Could you give this material again with "scientific name" replaced by "binomial name", keeping everything else unchanged and leaving out the pictures?
********
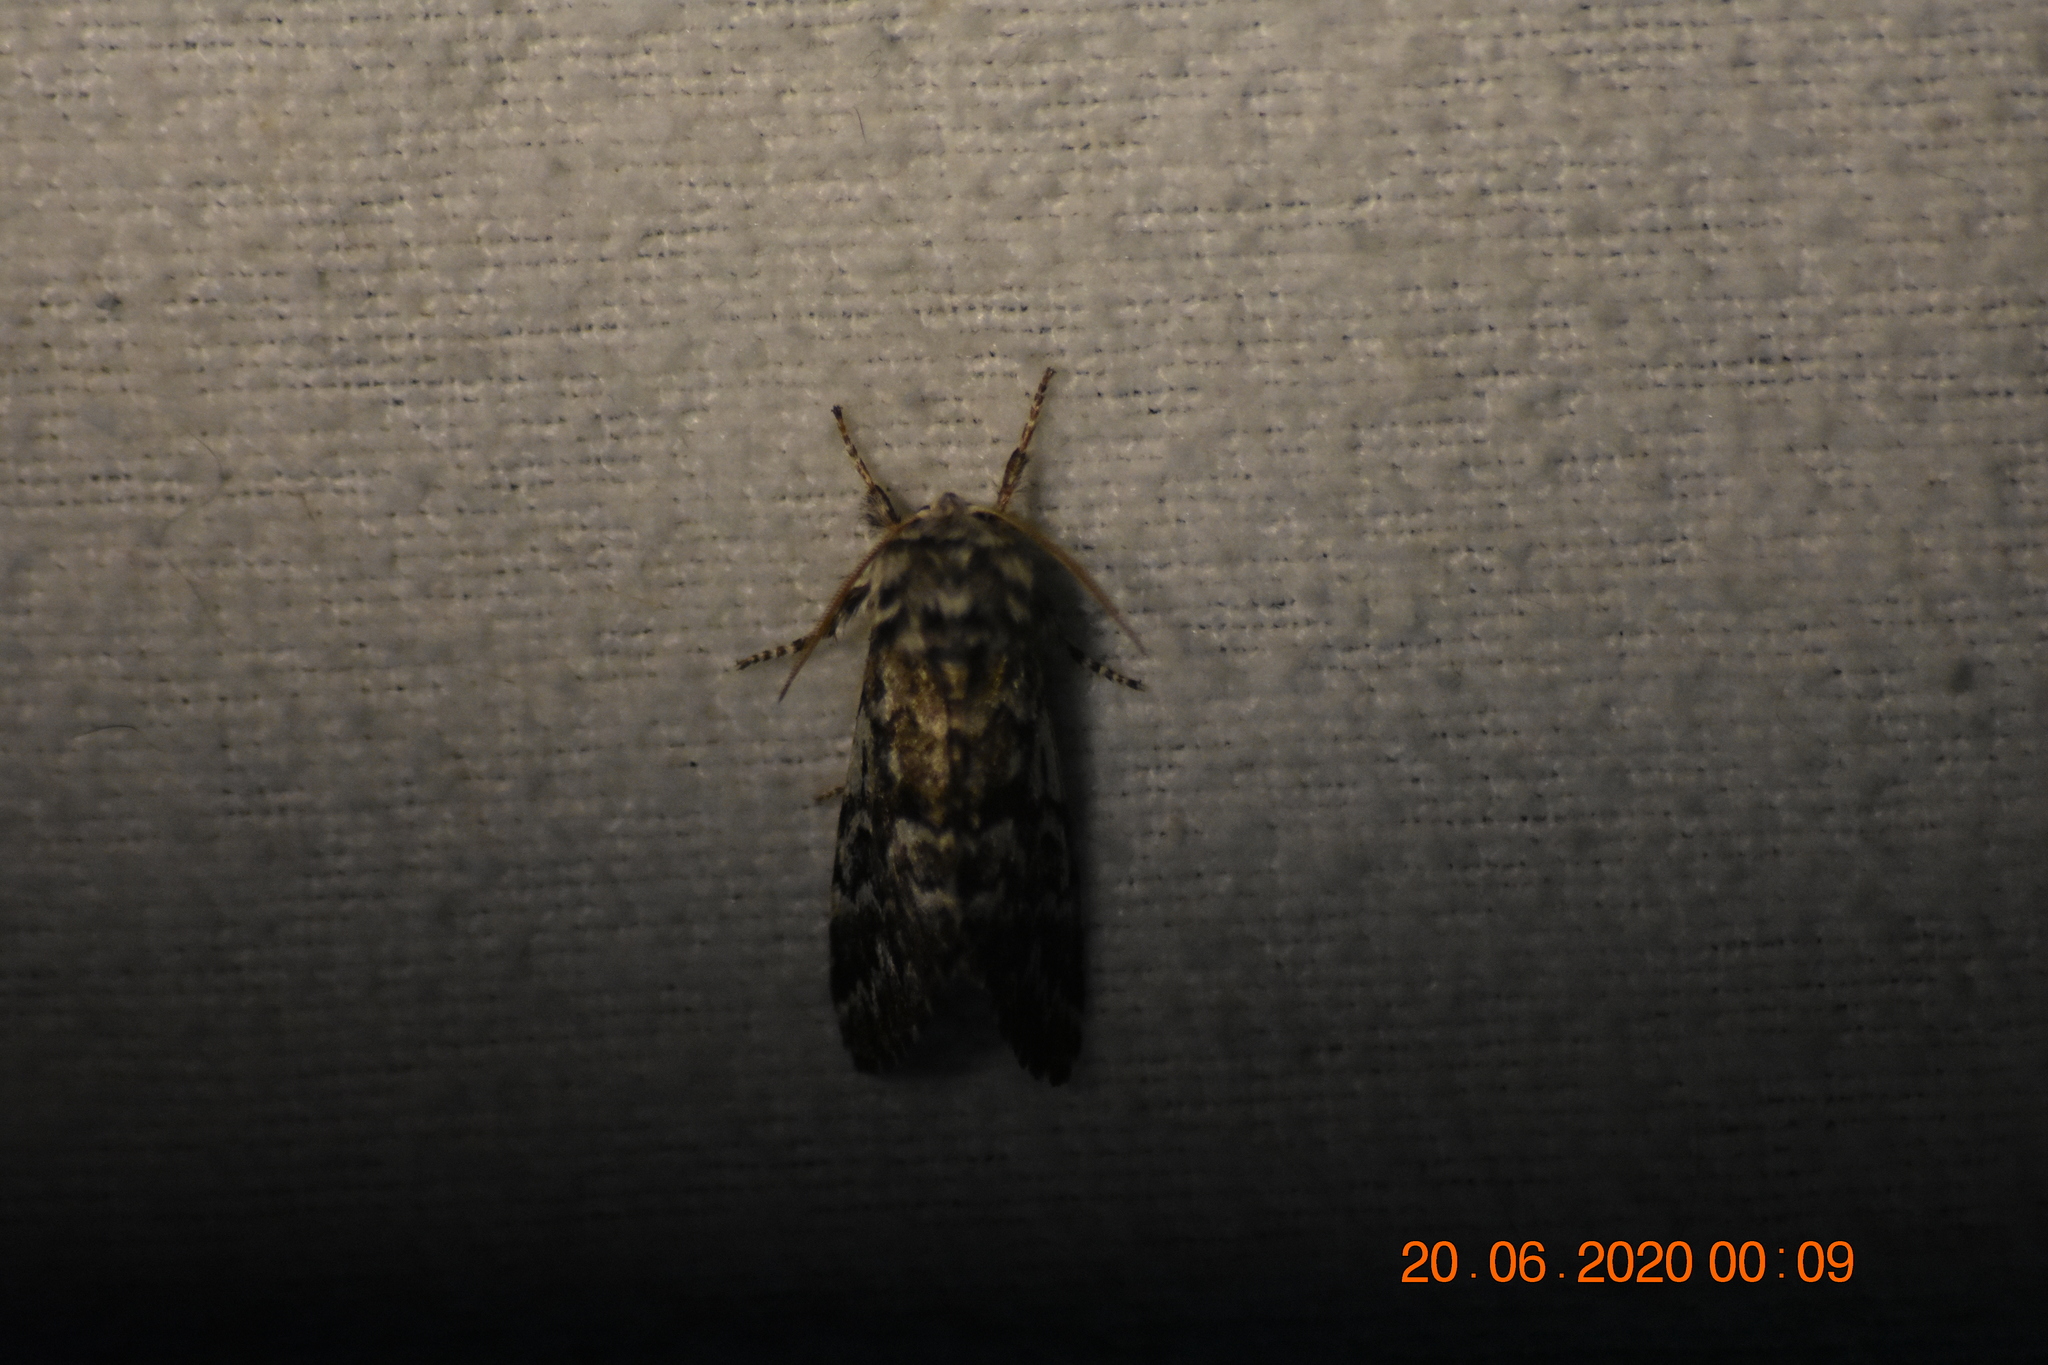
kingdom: Animalia
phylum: Arthropoda
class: Insecta
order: Lepidoptera
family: Noctuidae
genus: Panthea
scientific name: Panthea acronyctoides
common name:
********
▸ RESULT FOR THIS TASK:
kingdom: Animalia
phylum: Arthropoda
class: Insecta
order: Lepidoptera
family: Noctuidae
genus: Panthea
binomial name: Panthea acronyctoides
common name:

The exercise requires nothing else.